Skid-steer loaders are virtually ubiquitous on modern farms. These agile and powerful machines help farm operators accomplish a variety of tasks. And, by simply replacing the bucket with one of the many types of available attachments, the operational effectiveness of this machine is multiplied. It is difficult to find a more cost-effective or valuable piece of farm equipment these days.
Like many tools, the skid-steer does have drawbacks. Of primary concern would be the safety of both the machine operator and those working in the immediate vicinity of the skid-steer. As an example, this safety concern was unfortunately and tragically demonstrated in central Wisconsin recently. While this incident is particularly unfortunate because there were children involved, there are many, many more examples of fatalities associated with skid-steer operation to be found online without much difficulty. The ease with which these examples are found connects back to how often skid-steer machines are involved in accidents. To do your own search, go to the Centers for Disease Control website and search for “skid loader fatalities”. This will bring up approximately 134 different documents which discuss specific fatalities involving skid-steer loaders from around the country. This document collection is an eye-opener and should have everyone thinking “that could have been me.”
Concern with skid-steer safety begins with understanding the hazards which operation of the skid-steer presents. Skid-steer loaders are complex and potentially dangerous machines to control. They require the combined simultaneous use of the hands and feet to operate most effectively. During use, the center of gravity shifts as the bucket or attachment is raised or lowered or when operated on a slope. Operators must be aware of the significant blind spots that are present and be aware of the crush hazard inherent in the lifting arms. Also, because the loader is a machine there are mechanical hazards related to the engine and hydraulic system that need to be considered. There are also significant hazards to those working around or near the skid-steer just due to the movement of the machine during operation. Fortunately, because these machines do present such a hazard, there is a great deal of information and training available to farm operators to use on the farm with employees and family members.
The tools to improve the level of safe operation of skid-steers on the farm are very much available with each new machine in the form of an owner’s manual. Each manual has a section outlining important and useful operational safety information. While it is possible to try to dismiss this as lawyer-mandated corporate CYA on the part of the manufacturer, each segment relates back to a specific real safety concern for the operator. A great deal of safety related information is available on skid-steer loaders in the form of safety labels or stickers and serve to remind the operator that there are hazards to be aware of (when the loader is kept clean enough to read them). Manufacturers will also make safety training materials available online or through dealers for a reasonable price. These training materials can be used as part of an individual equipment training program or an across the board training that takes place at hiring or even as an annual training activity.

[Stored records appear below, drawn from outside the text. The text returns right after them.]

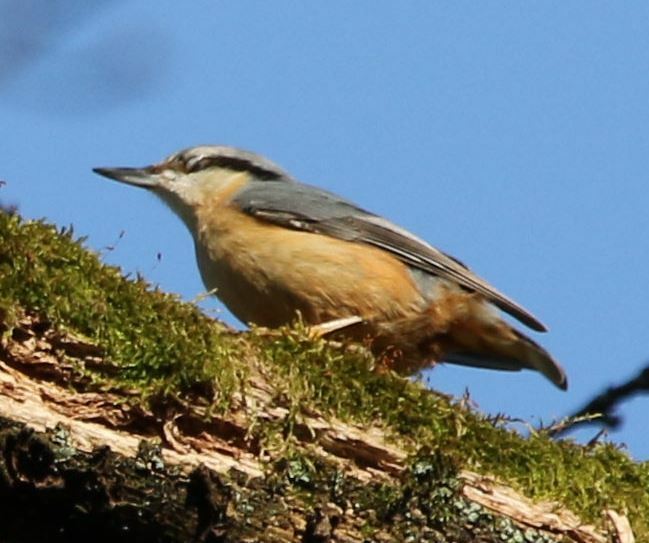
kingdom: Animalia
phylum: Chordata
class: Aves
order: Passeriformes
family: Sittidae
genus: Sitta
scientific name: Sitta europaea
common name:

Other types of training materials are also available for use. There are operational and safety training videos available for viewing for free online. There are training materials available which are designed to be part of an overall safety program. The Ohio State University Extension has a producer taught online agricultural safety training curriculum called Agricultural Tailgate Safety Training. This curriculum consists of 85 modules on different agricultural safety topics. Each module is designed to assist and lead farm owners or managers through the leadership of short do-it-yourself training sessions. One session of this curriculum focuses on skid-steer safety.
The University of Wisconsin Extension sells a CD based training program for use with dairy farm employees (This particular CD has both a skid-steer training segment and an animal-handling segment which is a useful training topic as well).
Another option available is to bring in training specialists. In much of the country, general industry is required to provide training and certification of employees using certain types of equipment. In many cases, agricultural operations may be exempt from this requirement, but that does not mean that these local training resources cannot be utilized on agricultural operations. Lastly, there are a variety of high quality publications addressing skid-steer safety that are free and appropriate for use as the basis for on-farm training.
The skid-steer loader will remain one of the most valuable tools deployed on our farms. It is flexible, powerful and agile. It can work in small spaces where larger loaders cannot. But it also comes with an achilles heel. The skid-steer can be a dangerous machine to use. It requires knowledge and understanding to safely utilize its capabilities to the fullest. Please consider utilizing one of the many available training options to ensure your business is not the next to make the news.